[[ Available data open ]]

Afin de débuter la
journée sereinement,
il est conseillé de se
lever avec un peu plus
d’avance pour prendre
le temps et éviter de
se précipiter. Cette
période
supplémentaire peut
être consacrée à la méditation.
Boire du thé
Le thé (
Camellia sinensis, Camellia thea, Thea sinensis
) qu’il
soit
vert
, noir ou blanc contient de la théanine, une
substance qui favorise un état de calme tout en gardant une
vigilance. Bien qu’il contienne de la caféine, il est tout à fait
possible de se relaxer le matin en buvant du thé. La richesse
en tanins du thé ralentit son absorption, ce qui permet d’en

[[ Available data closed ]]

**Task to carry out:** Write out again the stretch from the very start of the material above through the line that contains "la théanine, une", copying each line word for word.

**Problem solution:**
Afin de débuter la
journée sereinement,
il est conseillé de se
lever avec un peu plus
d’avance pour prendre
le temps et éviter de
se précipiter. Cette
période
supplémentaire peut
être consacrée à la méditation.
Boire du thé
Le thé (
Camellia sinensis, Camellia thea, Thea sinensis
) qu’il
soit
vert
, noir ou blanc contient de la théanine, une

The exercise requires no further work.